You might want to draw two circles. At the moment, it’s likely that in your circle of ‘concern’ may be things such as the pandemic itself, political issues, the behaviours of others (my neighbours are walking their dog for the 5th time today!!!), the economy, that thing you just read on Facebook…....and the list goes on.

Chances are there is little you can do about any of those things apart from worry! So, what if you shifted your focus to the things you can exert some influence over? Say, your own behaviour in response to the pandemic, rationing how much time you spend each day on social media or listening to the news, focusing on eating healthily and getting some exercise each day, how often you wash your hands, etc etc? All of these things are within your gift, and by focusing on them instead you have just empowered yourself; you have effectively shifted the focus from the outside in, to the inside out. You increase your circle of influence, and so minimise your circle of concern.

We are all home workers now. So how do we manage it?

Some of you are seasoned homeworkers – some not so much – but even if you’re an old hand at this, you may not be used to working at home at the same time as your other half, whilst also home-schooling the kids! So here are some hints and tips:

  • Do create clear boundaries. Define a clear start and end point to each working day. At the end of the day, close things down, and walk away. Resist the temptation to ‘just do that thing I thought of”.

  • Do create a decent space to work in. Give your posture the consideration it deserves. Find a supportive chair. Consult the HSE website. Avoid the temptation to work in bed, on the sofa, or whilst sitting on the floor. Your skeleton will thank you for it.

  • Do take regular breaks during the day. Get up, walk around. Visit another room or the garden (if you have one). Take your eyes off the screen and focus on the wall or something else in the near distance for a bit. Your vision will thank you for it.

  • Support your team to follow good practice. Give them the guidance they need to ensure that they are looking after their posture and wellbeing whilst working at home.

Rituals are important for keeping it together during lockdown…

We are creatures of habit and the rituals we have and enjoy are there for a reason.
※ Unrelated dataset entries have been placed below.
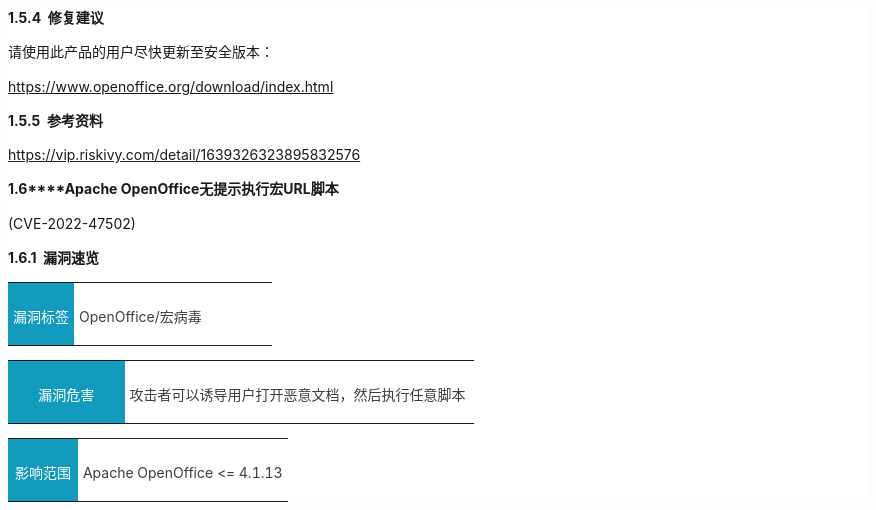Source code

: **1.5.4  修复建议**  
  
  
  
  
请使用此产品的用户尽快更新至安全版本：  
  
https://www.openoffice.org/download/index.html  
  
**1.5.5  参考资料**  
  
  
  
  
https://vip.riskivy.com/detail/1639326323895832576  
  
  
**1.6****Apache OpenOffice无提示执行宏URL脚本**  
  
(CVE-2022-47502)  
  
**1.6.1  漏洞速览**  
  
  
  
  
<table><tbody style="box-sizing: border-box;"><tr opera-tn-ra-comp="_$.pages:0.layers:0.comps:76.classicTable1:0" powered-by="xiumi.us" style="box-sizing: border-box;"><td colspan="1" rowspan="1" opera-tn-ra-cell="_$.pages:0.layers:0.comps:76.classicTable1:0.td@@0" width="25.0000%" style="padding-top: 10px;padding-right: 5px;padding-left: 5px;border-top-style: none;border-right-style: none;border-left-style: none;border-color: rgb(62, 62, 62) rgb(62, 62, 62) rgb(207, 207, 207);box-sizing: border-box;background-color: rgb(19, 155, 190);"><section powered-by="xiumi.us" style="box-sizing: border-box;color: rgb(255, 255, 255);text-align: center;"><p style="box-sizing: border-box;">漏洞标签</p></section></td><td colspan="1" rowspan="1" opera-tn-ra-cell="_$.pages:0.layers:0.comps:76.classicTable1:0.td@@1" width="75.0000%" style="padding-top: 10px;padding-right: 5px;padding-left: 5px;border-color: rgb(19, 155, 190);box-sizing: border-box;"><section powered-by="xiumi.us" style="box-sizing: border-box;text-align: left;color: rgb(63, 63, 63);"><p style="box-sizing: border-box;">OpenOffice/宏病毒</p></section></td></tr></tbody></table>  
  
<table><tbody style="box-sizing: border-box;"><tr opera-tn-ra-comp="_$.pages:0.layers:0.comps:77.classicTable1:0" powered-by="xiumi.us" style="box-sizing: border-box;"><td colspan="1" rowspan="1" opera-tn-ra-cell="_$.pages:0.layers:0.comps:77.classicTable1:0.td@@0" width="25.0000%" style="padding-top: 10px;padding-right: 5px;padding-left: 5px;border-top-style: none;border-right-style: none;border-left-style: none;border-color: rgb(62, 62, 62) rgb(62, 62, 62) rgb(207, 207, 207);box-sizing: border-box;background-color: rgb(19, 155, 190);"><section powered-by="xiumi.us" style="box-sizing: border-box;color: rgb(255, 255, 255);text-align: center;"><p style="box-sizing: border-box;">漏洞危害</p></section></td><td colspan="1" rowspan="1" opera-tn-ra-cell="_$.pages:0.layers:0.comps:77.classicTable1:0.td@@1" width="75.0000%" style="padding-top: 10px;padding-right: 5px;padding-left: 5px;border-color: rgb(19, 155, 190);box-sizing: border-box;"><section powered-by="xiumi.us" style="box-sizing: border-box;text-align: center;color: rgb(62, 62, 62);"><p style="box-sizing: border-box;text-align: left;"><span style="box-sizing: border-box;">攻击者可以诱导用户打开恶意文档，然后执行任意脚本</span><span style="box-sizing: border-box;"> </span><br style="box-sizing: border-box;"/></p></section></td></tr></tbody></table>  
  
<table><tbody style="box-sizing: border-box;"><tr opera-tn-ra-comp="_$.pages:0.layers:0.comps:78.classicTable1:0" powered-by="xiumi.us" style="box-sizing: border-box;"><td colspan="1" rowspan="1" opera-tn-ra-cell="_$.pages:0.layers:0.comps:78.classicTable1:0.td@@0" width="25.0000%" style="padding-top: 10px;padding-right: 5px;padding-left: 5px;border-top-style: none;border-right-style: none;border-left-style: none;border-color: rgb(62, 62, 62) rgb(62, 62, 62) rgb(207, 207, 207);box-sizing: border-box;background-color: rgb(19, 155, 190);"><section powered-by="xiumi.us" style="box-sizing: border-box;color: rgb(255, 255, 255);text-align: center;"><p style="box-sizing: border-box;">影响范围</p></section></td><td colspan="1" rowspan="1" opera-tn-ra-cell="_$.pages:0.layers:0.comps:78.classicTable1:0.td@@1" width="75.0000%" style="padding-top: 10px;padding-right: 5px;padding-left: 5px;border-color: rgb(19, 155, 190);box-sizing: border-box;"><section powered-by="xiumi.us" style="box-sizing: border-box;text-align: left;color: rgb(62, 62, 62);"><p style="box-sizing: border-box;">Apache OpenOffice &lt;= 4.1.13</p></section></td></tr></tbody></table>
What I’ve noticed is how much I miss the little things – popping out for a coffee to our local café, getting dressed up to go out (so we’re getting dressed up to stay in a couple of nights a week), going for a leisurely walk in Regents Park without worrying how close I am getting to other walkers! But all of these things are on hold for now, so let’s think about how we can maintain, or at least adapt, some of our rituals during this period.




  • Get up, shower, get dressed. Wear something comfortable whilst you are at home, by all means, but avoid succumbing to the idea that working in your pyjamas is a good idea. Whilst I am sure that might be a real treat for some, I’m not sure that it’s a recipe for good mental health in the long run.

  • Maintaining the regular rituals are important for the soul, so follow your daily rituals as much as you can under the circumstances. For example, if you normally wear makeup to work, wear a little at home. If you usually buy a latte on the way to work, dig out that cafetiere or coffee machine, and make yourself a nice coffee to start the day.

  • Keep your body healthy and nimble during this time through exercise. Whether you choose to use the ‘state approved’ one hour of outdoor exercise per day or prefer to work out in the comfort of your own home, make sure you do something.

  • Create some new rituals! If you have managed to claw back that hour you’d normally spend commuting, why not put that time to good use. Even if it’s a more leisurely breakfast, or spending quality time with loved ones.

  • Keep a journal. Even if you're not a regular writer, keeping a record of how you are feeling and what you are noticing can be a great way of managing anxiety and stress. The simple act of transferring the thoughts in your head onto the page is cleansing and allows you to get back on with your day. All it takes is five minutes.


And, if, like me, you are fond of a drink, resist the temptation to crack open the wine at lunchtime! Your liver will thank you for it when it’s all over (honestly!)